Portada de "Balazo". # 6, con historietas de Barreto y Federici

Fue en 1968 cuando se me ofreció la primera oportunidad. Nacía (para vivir fugazmente) Barry Coal, el primer detective negro de las historietas.

Por esas fechas, Montevideo, Uruguay, historietísticamente hablando, era un páramo.

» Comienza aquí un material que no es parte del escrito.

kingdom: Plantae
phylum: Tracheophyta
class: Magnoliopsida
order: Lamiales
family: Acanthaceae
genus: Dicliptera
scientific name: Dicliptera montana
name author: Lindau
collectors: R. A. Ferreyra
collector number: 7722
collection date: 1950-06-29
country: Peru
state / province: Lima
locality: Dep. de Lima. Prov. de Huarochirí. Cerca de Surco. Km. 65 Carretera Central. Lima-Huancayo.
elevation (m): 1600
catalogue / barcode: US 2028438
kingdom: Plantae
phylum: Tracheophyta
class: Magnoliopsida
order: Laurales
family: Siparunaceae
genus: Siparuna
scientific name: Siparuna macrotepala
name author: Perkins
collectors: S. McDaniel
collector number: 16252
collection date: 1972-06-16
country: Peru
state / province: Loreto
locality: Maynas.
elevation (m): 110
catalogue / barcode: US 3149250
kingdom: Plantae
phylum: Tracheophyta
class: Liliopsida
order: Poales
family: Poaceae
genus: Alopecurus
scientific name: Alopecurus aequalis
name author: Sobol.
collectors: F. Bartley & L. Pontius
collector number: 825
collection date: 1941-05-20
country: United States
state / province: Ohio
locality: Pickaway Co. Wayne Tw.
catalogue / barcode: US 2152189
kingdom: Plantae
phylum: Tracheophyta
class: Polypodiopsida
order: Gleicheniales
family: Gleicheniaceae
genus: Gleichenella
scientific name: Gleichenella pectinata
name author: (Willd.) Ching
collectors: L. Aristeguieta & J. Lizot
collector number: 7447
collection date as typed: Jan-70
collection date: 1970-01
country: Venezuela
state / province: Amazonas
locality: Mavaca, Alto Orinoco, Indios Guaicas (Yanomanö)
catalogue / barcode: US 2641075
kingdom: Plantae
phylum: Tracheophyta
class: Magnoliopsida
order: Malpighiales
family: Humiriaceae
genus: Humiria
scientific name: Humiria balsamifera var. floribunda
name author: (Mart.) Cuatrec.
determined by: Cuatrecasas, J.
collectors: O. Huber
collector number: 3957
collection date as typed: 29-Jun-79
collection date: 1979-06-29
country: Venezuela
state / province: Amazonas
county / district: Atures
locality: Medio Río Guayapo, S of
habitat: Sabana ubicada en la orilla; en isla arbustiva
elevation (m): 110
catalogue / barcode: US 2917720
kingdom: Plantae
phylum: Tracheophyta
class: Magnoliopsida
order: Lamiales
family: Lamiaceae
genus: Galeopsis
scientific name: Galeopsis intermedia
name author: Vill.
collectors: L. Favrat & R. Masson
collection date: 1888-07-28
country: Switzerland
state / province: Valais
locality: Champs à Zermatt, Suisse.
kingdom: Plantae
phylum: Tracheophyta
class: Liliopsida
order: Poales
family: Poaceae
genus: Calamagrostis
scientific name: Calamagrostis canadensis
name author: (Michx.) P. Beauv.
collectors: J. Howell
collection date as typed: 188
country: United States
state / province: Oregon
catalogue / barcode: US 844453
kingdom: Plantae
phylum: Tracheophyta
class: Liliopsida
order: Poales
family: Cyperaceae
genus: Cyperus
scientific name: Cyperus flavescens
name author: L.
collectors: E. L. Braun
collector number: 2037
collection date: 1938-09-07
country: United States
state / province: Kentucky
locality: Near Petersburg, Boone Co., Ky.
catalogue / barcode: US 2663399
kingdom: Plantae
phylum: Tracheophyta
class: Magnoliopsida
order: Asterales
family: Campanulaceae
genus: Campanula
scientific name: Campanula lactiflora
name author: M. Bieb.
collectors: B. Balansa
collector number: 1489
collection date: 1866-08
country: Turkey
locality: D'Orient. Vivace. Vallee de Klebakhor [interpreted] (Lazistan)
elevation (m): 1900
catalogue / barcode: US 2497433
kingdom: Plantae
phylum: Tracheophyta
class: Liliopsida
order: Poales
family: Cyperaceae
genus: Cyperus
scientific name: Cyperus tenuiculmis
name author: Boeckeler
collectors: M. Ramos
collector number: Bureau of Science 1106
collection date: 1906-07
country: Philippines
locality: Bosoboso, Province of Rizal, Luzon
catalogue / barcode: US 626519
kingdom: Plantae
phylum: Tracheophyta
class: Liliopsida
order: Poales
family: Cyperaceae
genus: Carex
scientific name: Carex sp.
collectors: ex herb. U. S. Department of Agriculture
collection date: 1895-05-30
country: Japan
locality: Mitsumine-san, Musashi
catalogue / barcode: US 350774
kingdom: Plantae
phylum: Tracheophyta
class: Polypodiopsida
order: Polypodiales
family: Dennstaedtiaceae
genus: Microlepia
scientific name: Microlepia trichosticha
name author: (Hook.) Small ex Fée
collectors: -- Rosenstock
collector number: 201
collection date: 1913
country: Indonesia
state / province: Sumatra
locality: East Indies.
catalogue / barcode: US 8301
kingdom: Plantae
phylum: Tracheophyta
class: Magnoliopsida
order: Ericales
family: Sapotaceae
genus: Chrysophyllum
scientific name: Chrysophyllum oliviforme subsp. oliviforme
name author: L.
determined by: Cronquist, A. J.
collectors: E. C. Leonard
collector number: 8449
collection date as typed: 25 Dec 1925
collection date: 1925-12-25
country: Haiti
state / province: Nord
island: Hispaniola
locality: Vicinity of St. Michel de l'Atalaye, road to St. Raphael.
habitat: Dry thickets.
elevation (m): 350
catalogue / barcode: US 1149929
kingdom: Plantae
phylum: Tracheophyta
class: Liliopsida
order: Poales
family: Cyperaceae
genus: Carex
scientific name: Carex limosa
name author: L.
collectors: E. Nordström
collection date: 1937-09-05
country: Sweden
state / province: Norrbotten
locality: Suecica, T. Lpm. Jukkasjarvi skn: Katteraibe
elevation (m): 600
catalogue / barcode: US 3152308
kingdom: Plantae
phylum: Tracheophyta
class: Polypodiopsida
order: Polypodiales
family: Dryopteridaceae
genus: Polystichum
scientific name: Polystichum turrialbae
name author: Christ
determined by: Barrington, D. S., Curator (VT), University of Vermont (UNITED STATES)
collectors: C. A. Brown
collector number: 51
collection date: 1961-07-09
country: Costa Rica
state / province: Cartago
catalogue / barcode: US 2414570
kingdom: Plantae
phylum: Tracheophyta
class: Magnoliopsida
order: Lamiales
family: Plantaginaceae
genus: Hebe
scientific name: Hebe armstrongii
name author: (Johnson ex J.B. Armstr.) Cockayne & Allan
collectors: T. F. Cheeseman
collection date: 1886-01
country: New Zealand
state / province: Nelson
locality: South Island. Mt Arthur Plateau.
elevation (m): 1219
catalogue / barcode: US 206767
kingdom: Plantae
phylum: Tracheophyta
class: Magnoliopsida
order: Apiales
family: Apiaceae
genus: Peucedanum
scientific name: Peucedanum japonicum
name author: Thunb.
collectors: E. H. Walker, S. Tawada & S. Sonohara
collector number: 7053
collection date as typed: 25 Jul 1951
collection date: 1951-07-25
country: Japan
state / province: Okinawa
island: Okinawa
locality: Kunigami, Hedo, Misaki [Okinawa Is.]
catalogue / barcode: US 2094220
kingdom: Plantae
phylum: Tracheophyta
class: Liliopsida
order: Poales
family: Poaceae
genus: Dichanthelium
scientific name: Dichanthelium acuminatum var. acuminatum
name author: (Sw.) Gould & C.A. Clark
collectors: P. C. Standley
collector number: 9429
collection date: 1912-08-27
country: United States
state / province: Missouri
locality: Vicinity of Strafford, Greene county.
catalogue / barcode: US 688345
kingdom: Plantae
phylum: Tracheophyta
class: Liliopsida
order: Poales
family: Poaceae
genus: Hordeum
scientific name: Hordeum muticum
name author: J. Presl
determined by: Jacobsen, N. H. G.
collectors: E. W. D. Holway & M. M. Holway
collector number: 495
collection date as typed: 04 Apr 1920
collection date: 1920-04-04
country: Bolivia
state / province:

En los periódicos aparecían restos decadentes de pasadas glorias: Rip Kirby, Ben Bolt y El Príncipe Valiente se habían convertido en sus propios espectros, con Raymond prematuramente fallecido, Cullen Murphy más y más desinteresado y Foster ya muy en la tercera edad. Por su parte, las revistas de historietas editadas en México que llegaban a Uruguay sólo contenían anémicas versiones de sus entrañables títulos de otrora. Aunque no era suya la culpa, sino de los efectos deletéreos causados por la Comics Code (una suerte de Código Hays sui generis) en los originales de EE UU

No mejoraba el panorama en lo vernáculo: José Rivera, uno de los más brillantes autores del género a nivel local, se sumía en un retiro voluntario, luego que los originales de su obra maestra, Ismael (1960), le fueran aviesamente sustraídos. Julio Suárez (a quien en Uruguay podría llamarse “el Pope” de la narrativa secuencial), desaparecido en 1965, era más recordado por sus incursiones en el periodismo satírico/político que por sus “queridas criaturas de papel”. Las nuevas generaciones ni siquiera habían oído mencionar a El Pulga, Peloduro o La Porota. Los puntales, en esos tiempos, eran los eternos Geoffrey Fola(dori) y Angel Umpiérrez, dibujantes humorísticos de dilatada trayectoria y amplia aceptación popular, el segundo de los cuales continúa en actividad hasta hoy día.

Pero entonces el emprendedor Federico Fasano lanzó su primera —sonada— propuesta periodística con un nuevo formato: el tabloide en colores. Periodista argentino radicado en nuestro país desde principios de los años sesenta (con intervalo de exilio político interpuesto), Fasano constituyó una figura polémica y “transgresora”, al menos para nuestros parámetros. Llevó su audacia al extremo de pretender dar lugar preferente en su periódico a tiras de historietas de producción nacional. Pero se vivían tiempos difíciles en lo político, y las baterías de Fasano apuntaban primordialmente en esa dirección: “tabanizar” al oficialismo.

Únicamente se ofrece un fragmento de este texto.